Could you copy every line in the listing below that has the word "table"?

*** Information provided ***

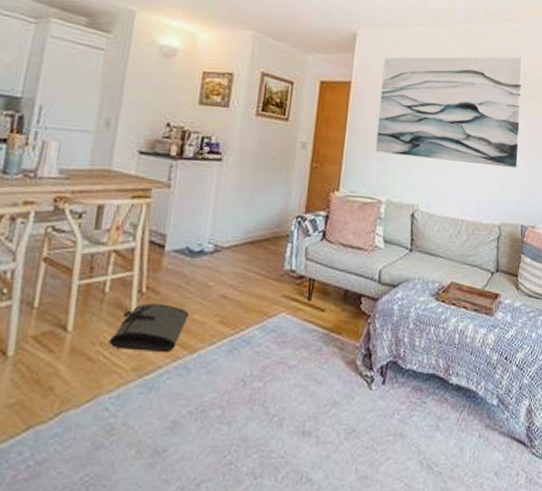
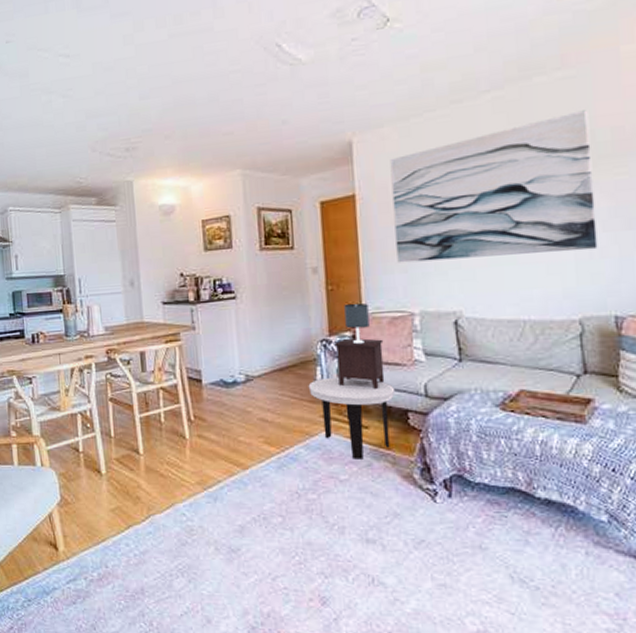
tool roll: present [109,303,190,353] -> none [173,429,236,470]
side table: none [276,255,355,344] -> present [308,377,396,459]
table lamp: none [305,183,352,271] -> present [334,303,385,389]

***

Response:
side table: none [276,255,355,344] -> present [308,377,396,459]
table lamp: none [305,183,352,271] -> present [334,303,385,389]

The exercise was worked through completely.